PNAS; co-auth.: group Herr

Proc Natl Acad Sci U S A. 2012 Oct 8. [Epub ahead of print]

HCF-1 self-association via an interdigitated Fn3 structure facilitates transcriptional regulatory complex formation.


Department of Biological Sciences and Graduate School of Nanoscience and Technology (World Class University), KAIST (Korea Advanced Institute of Science and Technology) Institute for the BioCentury, KAIST, Daejeon 305-701, Korea.

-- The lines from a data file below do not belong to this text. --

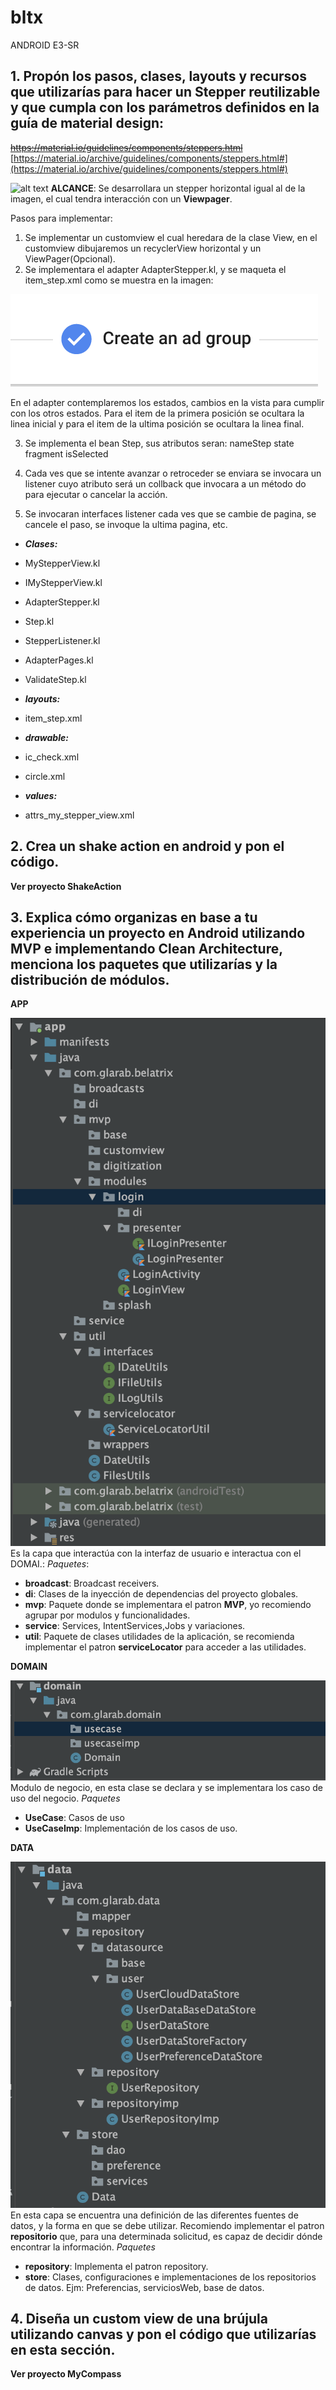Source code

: # bltx
ANDROID E3-SR

## 1. Propón los pasos, clases, layouts y recursos que utilizarías para hacer un Stepper reutilizable y que cumpla con los parámetros definidos en la guía de material design:
~~https://material.io/guidelines/components/steppers.html~~ 
[https://material.io/archive/guidelines/components/steppers.html#](https://material.io/archive/guidelines/components/steppers.html#)

![alt text](https://material.io/archive/guidelines/assets/0B7WCemMG6e0VaXlOV1dLTk11dnc/components-acux-stepper-nonlinear.png)
**ALCANCE**:
Se desarrollara un stepper horizontal igual al de la imagen, el cual tendra interacción con un **Viewpager**.

Pasos para implementar:

 1. Se implementar  un customview el cual heredara de la clase View, en el customview dibujaremos   un recyclerView horizontal y un ViewPager(Opcional).
 2. Se implementara el adapter AdapterStepper.kl, y se maqueta el item_step.xml como se muestra en la imagen:
 
![alt text](https://github.com/glarab/bltx/blob/master/Captura%20de%20Pantalla%202020-01-05%20a%20la(s)%2000.50.38.png?raw=true)

En el adapter contemplaremos los estados, cambios en la vista para cumplir con los otros estados. Para el item de la primera posición se ocultara la linea inicial y para el item de la ultima posición se ocultara la linea final.

3. Se implementa el bean Step, sus atributos seran:
	nameStep
	state
	fragment
	isSelected

4. Cada ves que se intente avanzar o retroceder se enviara se invocara un listener cuyo atributo será un collback que invocara a un método do para ejecutar o cancelar la acción.
5. Se  invocaran interfaces listener cada ves que se cambie de pagina, se cancele el paso, se invoque la ultima pagina, etc.

- ***Clases:***
- MyStepperView.kl
- IMyStepperView.kl
- AdapterStepper.kl
- Step.kl
- StepperListener.kl
- AdapterPages.kl
- ValidateStep.kl


- ***layouts:***
- item_step.xml

- ***drawable:***
- ic_check.xml
- circle.xml

- ***values:***
- attrs_my_stepper_view.xml


## 2. Crea un shake action en android y pon el código.

**Ver proyecto ShakeAction**

## 3. Explica cómo organizas en base a tu experiencia un proyecto en Android utilizando MVP e implementando Clean Architecture, menciona los paquetes que utilizarías y la distribución de módulos.
**APP**

![alt text](https://github.com/glarab/bltx/blob/master/Captura%20de%20Pantalla%202020-01-04%20a%20la(s)%2018.18.59.png?raw=true)
Es la capa que interactúa con la interfaz de usuario e interactua con el DOMAI.:
*Paquetes*:	

 - **broadcast**: Broadcast receivers.
 -  **di**: Clases de la inyección  de dependencias del proyecto globales.
 - **mvp**: Paquete donde se implementara el patron **MVP**, yo recomiendo agrupar por modulos y funcionalidades.
 - **service**: Services, IntentServices,Jobs y variaciones.
 -  **util**: Paquete de clases utilidades de la aplicación, se recomienda implementar el patron **serviceLocator** para acceder a las utilidades.

**DOMAIN**

![alt text](https://github.com/glarab/bltx/blob/master/Captura%20de%20Pantalla%202020-01-04%20a%20la(s)%2018.21.40.png?raw=true)
Modulo de negocio,  en esta clase se declara y se implementara los caso de uso del negocio.
*Paquetes*

 - **UseCase**: Casos de uso 
 - **UseCaseImp**: Implementación de los casos de uso.

**DATA**

![alt text](https://github.com/glarab/bltx/blob/master/Captura%20de%20Pantalla%202020-01-04%20a%20la(s)%2018.19.32.png?raw=true)
En esta capa se encuentra una definición de las diferentes fuentes de datos, y la forma en que se debe utilizar.
Recomiendo implementar  el patron **repositorio** que, para una determinada solicitud, es capaz de decidir dónde encontrar la información.
*Paquetes*

 - **repository**: Implementa el patron repository.
 - **store**: Clases, configuraciones e implementaciones de los repositorios de datos. Ejm: Preferencias, serviciosWeb, base de datos.



## 4. Diseña un custom view de una brújula utilizando canvas y pon el código que utilizarías en esta sección.
**Ver proyecto MyCompass**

Host-cell factor 1 (HCF-1) is an unusual transcriptional regulator that undergoes a process of proteolytic maturation to generate N- (HCF-1(N)) and C- (HCF-1(C)) terminal subunits noncovalently associated via self-association sequence elements. Here, we present the crystal structure of the self-association sequence 1 (SAS1) including the adjacent C-terminal HCF-1 nuclear localization signal (NLS). SAS1 elements from each of the HCF-1(N) and HCF-1(C) subunits form an interdigitated fibronectin type 3 (Fn3) tandem repeat structure. We show that the C-terminal NLS recruited by the interdigitated SAS1 structure is required for effective formation of a transcriptional regulatory complex: the herpes simplex virus VP16-induced complex. Thus, HCF-1(N)-HCF-1(C) association via an integrated Fn3 structure permits an NLS to facilitate formation of a transcriptional regulatory complex.